_Written task_
Update the data below so that every instance of "Vitrified Tiles" reads "Ceramic Tiles", keeping all other text unchanged. Leave the pictures out of your answer.
* * *
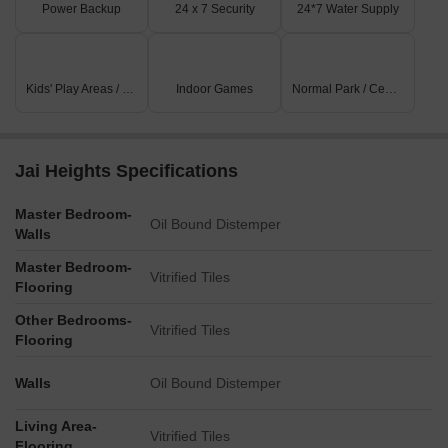
Power Backup
24 x 7 Security
24*7 Water Supply
Kids' Play Areas / Sand Pits
Indoor Games
Normal Park / Central Green
Jai Heights Specifications
Master Bedroom-
Oil Bound Distemper
Walls
Master Bedroom-
Vitrified Tiles
Flooring
Other Bedrooms-
Vitrified Tiles
Flooring
Walls
Oil Bound Distemper
Living Area-
Vitrified Tiles
Flooring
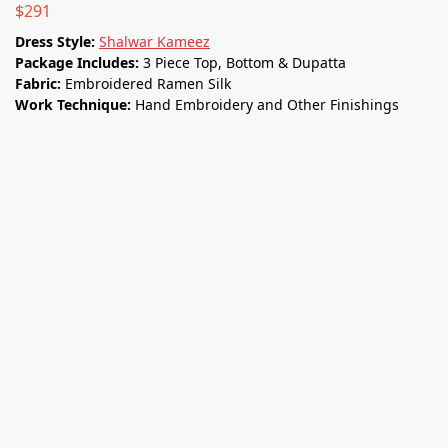
$
291
Dress Style:
Shalwar Kameez
Package Includes:
3 Piece Top, Bottom & Dupatta
Fabric:
Embroidered Ramen Silk
Work Technique:
Hand Embroidery and Other Finishings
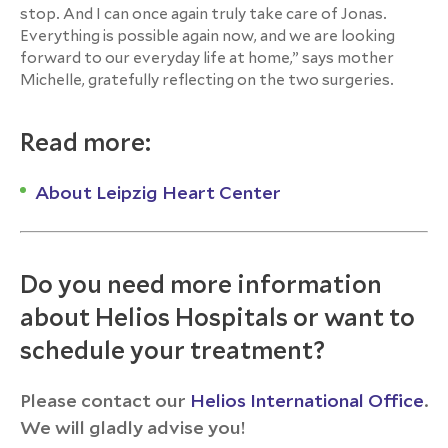
stop. And I can once again truly take care of Jonas.
Everything is possible again now, and we are looking
forward to our everyday life at home,” says mother
Michelle, gratefully reflecting on the two surgeries.
Read more:
About Leipzig Heart Center
Do you need more information
about Helios Hospitals or want to
schedule your treatment?
Please contact our
Helios International Office
.
We will gladly advise you!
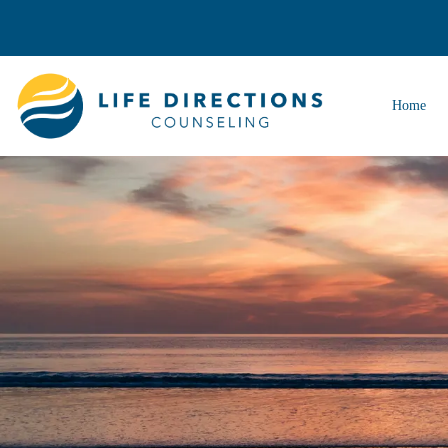
Home
ADHD Therapy
Anger Management Therapy
Anxiety Therapy
Autism Therapy
Career Counseling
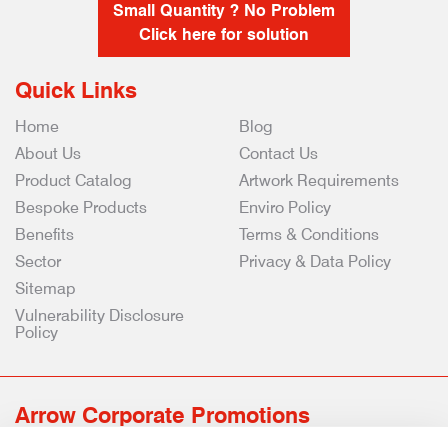
Small Quantity ? No Problem
Click here for solution
Quick Links
Home
Blog
About Us
Contact Us
Product Catalog
Artwork Requirements
Bespoke Products
Enviro Policy
Benefits
Terms & Conditions
Sector
Privacy & Data Policy
Sitemap
Vulnerability Disclosure
Policy
Arrow Corporate Promotions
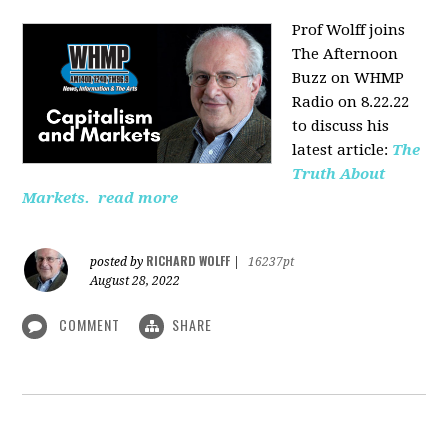
Prof Wolff joins
The Afternoon
Buzz on WHMP
Radio on 8.22.22
to discuss his
latest article:
The
Truth About
Markets.
read more
RICHARD WOLFF
posted by
|
16237pt
August 28, 2022
COMMENT
SHARE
* * *
_Written reply_
Power Backup
24 x 7 Security
24*7 Water Supply
Kids' Play Areas / Sand Pits
Indoor Games
Normal Park / Central Green
Jai Heights Specifications
Master Bedroom-
Oil Bound Distemper
Walls
Master Bedroom-
Ceramic Tiles
Flooring
Other Bedrooms-
Ceramic Tiles
Flooring
Walls
Oil Bound Distemper
Living Area-
Ceramic Tiles
Flooring
$
291
Dress Style:
Shalwar Kameez
Package Includes:
3 Piece Top, Bottom & Dupatta
Fabric:
Embroidered Ramen Silk
Work Technique:
Hand Embroidery and Other Finishings
stop. And I can once again truly take care of Jonas.
Everything is possible again now, and we are looking
forward to our everyday life at home,” says mother
Michelle, gratefully reflecting on the two surgeries.
Read more:
About Leipzig Heart Center
Do you need more information
about Helios Hospitals or want to
schedule your treatment?
Please contact our
Helios International Office
.
We will gladly advise you!
Home
ADHD Therapy
Anger Management Therapy
Anxiety Therapy
Autism Therapy
Career Counseling
Small Quantity ? No Problem
Click here for solution
Quick Links
Home
Blog
About Us
Contact Us
Product Catalog
Artwork Requirements
Bespoke Products
Enviro Policy
Benefits
Terms & Conditions
Sector
Privacy & Data Policy
Sitemap
Vulnerability Disclosure
Policy
Arrow Corporate Promotions
Prof Wolff joins
The Afternoon
Buzz on WHMP
Radio on 8.22.22
to discuss his
latest article:
The
Truth About
Markets.
read more
RICHARD WOLFF
posted by
|
16237pt
August 28, 2022
COMMENT
SHARE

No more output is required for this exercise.